Metadata provides specific information about the content and style for your pages. Meta Tags are used to define metadata and are placed in the head section of HTML or XHTML documents and are not visible to people visiting your site. The purpose of some of these tags is to give you a degree of control over how your web pages are described and ranked by search engines, and to prevent other pages from being indexed at all. Such as:

  • Title Tag. Ensure that you include the most important keywords when writing a page title as it will appear in a user's browser window when visiting a page. It will also be used as the page name when someone adds it to their 'Favourites' or 'Bookmarks' lists. The text you use in the title tag is also important for determining how a search engine may rank your web page. All major crawlers will use the text from this tag as the title of your page in search engine listings.
  • Description Tag. This tag will give you some control over the description of content of your pages in search engine listings, although not all search engines use this tag. For instance, Google ignores it and automatically generates its own page description; others may use it partially.
  • Keywords Tag. Most search engines now ignore this tag, but if you do use it, its best to place your most important terms at the top and to use words and phrases that appear within the page they relate to.
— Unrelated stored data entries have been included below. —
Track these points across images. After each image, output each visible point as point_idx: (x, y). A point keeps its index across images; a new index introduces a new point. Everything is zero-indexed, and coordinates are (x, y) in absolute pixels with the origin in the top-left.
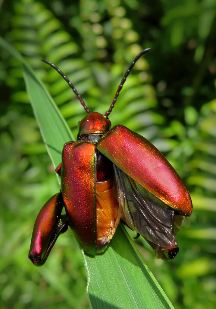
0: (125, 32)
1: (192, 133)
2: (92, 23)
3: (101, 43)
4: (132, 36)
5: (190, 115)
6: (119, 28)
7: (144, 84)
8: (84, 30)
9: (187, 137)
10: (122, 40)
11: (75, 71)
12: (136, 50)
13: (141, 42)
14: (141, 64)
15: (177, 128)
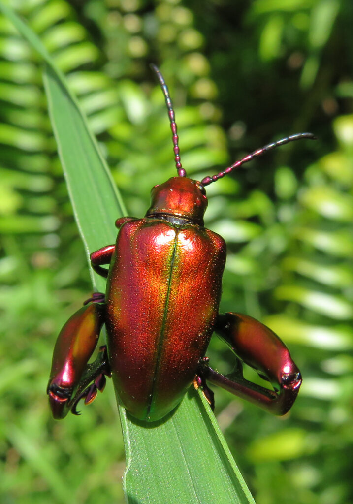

It's now well known that Google looks at words on a page when it is indexing, as a result, it's best to include words and phrases within the text on your pages that your target audience would use, especially within the first few paragraphs and headings.
  • Meta Robots Tag. This tag allows you to specify that a particular page should not be indexed by a search engine, i.e., pages that you only want to be viwed by staff.
Below is a complete example of some metadata, taken from the 2005 Graduate Studies Prospectus site, with comments:

This tells the browser where to find the 'document type definition' - the definition of the version of HTML code used. In this case, XHTML 1.0 Strict:

<!DOCTYPE html PUBLIC "-//W3C//DTD XHTML 1.0 Strict//EN" "http://www.w3.org/TR/xhtml1/DTD/xhtml1-strict.dtd">

The language in use - 'en'. The server might set this:

<html xmlns="http://www.w3.org/1999/xhtml" lang="en" xml:lang="en">

The start of the 'head' of the page, and the character set in use:

<head>
<meta http-equiv="content-type" content="text/html; charset=iso-8859-15" />
<meta http-equiv="pragma" content="no-cache" />
<meta http-equiv="expires" content="Wed, 11 Aug 2006 00:00:01 GMT" />

Links to external stylesheets in use:

Embedded CSS is not recommended. If you link to an external stylesheet file, the user only has to download it once. It also keeps your page code simpler for maintenance.

<link rel="stylesheet" type="text/css" xhref="/common/styles/safev2.css" mce_href="/common/styles/safev2.css" media="screen" />
<link rel="stylesheet" type="text/css" xhref="/postgraduate/local/styles/local.css" mce_href="/postgraduate/local/styles/local.css" media="screen" />
<link rel="stylesheet" type="text/css" xhref="/common/styles/cssp_print.css" mce_href="/common/styles/cssp_print.css" media="print" />

Link to copyright:

<link rel="copyright" xhref="/copyright/" mce_href="/copyright/" />

Administrative metadata:

<meta name="build" content="University of Oxford Admin Template v6.5" />
<meta name="generator" content="Oxford University Central Administration" />

Keywords, and description sentence used by some crawlers:

<meta name="keywords" content="graduate, studies, prospectus, oxford, university, study, postgraduate,general, information" />
<meta name="description" content="Graduate Studies Prospectus" />
<meta name="author" content="Oxford University Public Relations" />
<meta name="publisher" content="University of Oxford" />
<meta name="MSSmartTagsPreventParsing" content="True" />
<meta http-equiv="IMAGETOOLBAR" content="No" />
<meta name="doc-rights" content="public" />
<meta name="doc-class" content="Static" />

Instructions to the 'robots' which index pages for search engines

<meta name="ROBOTS" content="INDEX,FOLLOW" />
<meta name="revisit-after" content="30 days" />
<meta name="rating" content="Mature" />

Some 'Dublin Core' information. This has not been widely adopted by any means, but it does no harm to add some.

<meta name="DC.title" content="Graduate Studies Prospectus" />
<meta name="DC.subject" xml:lang="en-GB" content="Oxford University Graduate Studies Prospectus, for entry in 2006-7. Courses, research areas, facilities, accommodation, student funding, how to apply and links to department information." />
<meta name="DC.Date.modified" content="date last modified" />

The title is critical:

<title>Graduate Studies Prospectus : Oxford University Graduate Studies Prospectus 2006/07</title>

The end of the 'head'

</head>